It’s generally assumed that the term originated within the sport—a theory that's supported by this pretty convincing origin story: During the 19th century, baseball diamonds were built so that batters faced east, away from the setting sun. Pitchers faced west, which meant a left-handed pitcher threw with the arm on the south side of the mound. (That doesn’t address where paw came from, though it’s been used to mean hand since at least the 15th century.)
There are two problems with this explanation. First, as History.com points out, plenty of professional baseball stadiums didn’t follow this directional orientation. Of course, one could easily argue that southpaw may have been coined at a stadium that did—like Chicago’s West Side Park—and then simply caught on throughout the sport.
But that brings us to the second problem with southpaw’s apocryphal inception. The earliest known written use of the word didn’t come from baseball; it came from a June 1813 issue of a satirical Philadelphia newspaper called The Tickler, which mentions a “right paw” and a “south paw.” Baseball, for reference, didn’t officially begin until 1846.
Southpaw showed up again in Philadelphia in an 1848 political cartoon poking fun at the presidential race. Democratic candidate Lewis Cass delivers a left-handed blow to Zachary Taylor, while a black-eyed Millard Fillmore lies on the ground muttering, “Curse the Old hoss, wot a south paw he has given me!”
The first known reference to a baseball southpaw came 10 years later, in an 1858 New York Atlas article about a batter who “let fly a good ball into right field.” According to The Wall Street Journal language columnist Ben Zimmer, southpaw didn’t really become popular in baseball until the 1880s. Before that, it was more commonly used to describe a left-handed boxer or left-handed punch—much like Cass’s jabs in the cartoon.

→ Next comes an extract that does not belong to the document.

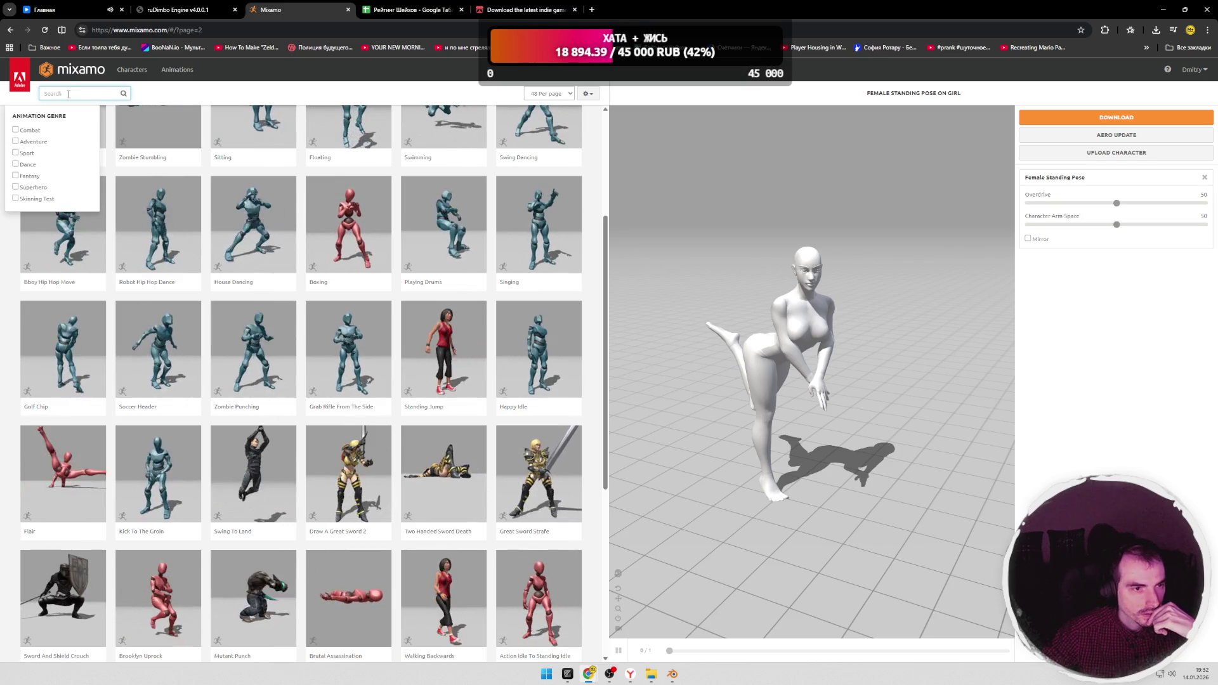
{"action": "left_click", "coordinate": [361, 333]}
{"action": "scroll", "coordinate": [400, 476], "scroll_direction": "down", "scroll_amount": 5}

In short, it doesn’t seem likely that southpaw originally described left-handed baseball pitchers, or even left-handed baseball players at all. There’s a slightly better chance that the term started in a boxing ring, and that the combative nature of that sport could help explain how the animalistic paw came into play.
But without baseball diamonds, how did south end up associated with left? Major League Baseball’s official historian John Thorn thinks it’s related to the once-popular belief that left-handedness was a sign of evil. “North is the direction for heaven, south the direction for hell,” Thorn told Zimmer. “North and right are on the side of the angels. South and left are on the side of the devils.” If that theory is correct, we’re probably lucky people decided to go with southpaw instead of devilpaw.